* _THE PROBLEM_
Report, as a bare number, how many lines of the entries below contain "kell".

━━━ SUPPLIED RECORDS

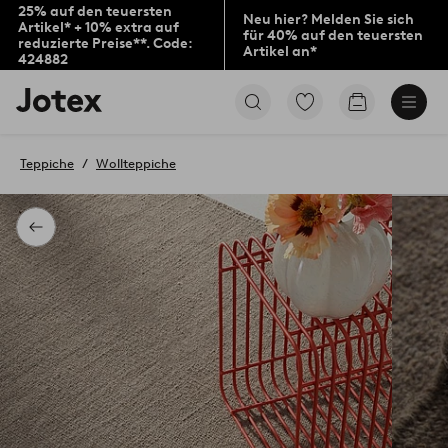
25% auf den teuersten
Neu hier? Melden Sie sich
Artikel* + 10% extra auf
für 40% auf den teuersten
reduzierte Preise**. Code:
Artikel an*
424882
Jotex-
Zu
Zum
Logo
den
Warenkorb
–
als
zur
Favoriten
Teppiche
Wollteppiche
Startseite
markierten
wechseln
Produkten
gehen
Zurück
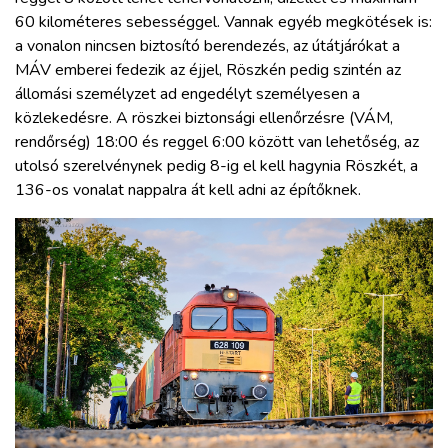
60 kilométeres sebességgel. Vannak egyéb megkötések is:
a vonalon nincsen biztosító berendezés, az útátjárókat a
MÁV emberei fedezik az éjjel, Röszkén pedig szintén az
állomási személyzet ad engedélyt személyesen a
közlekedésre. A röszkei biztonsági ellenőrzésre (VÁM,
rendőrség) 18:00 és reggel 6:00 között van lehetőség, az
utolsó szerelvénynek pedig 8-ig el kell hagynia Röszkét, a
136-os vonalat nappalra át kell adni az építőknek.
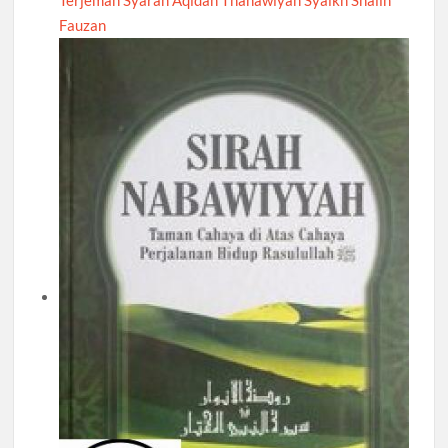
Fauzan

━━━━━━

* _YOUR SOLUTION_
2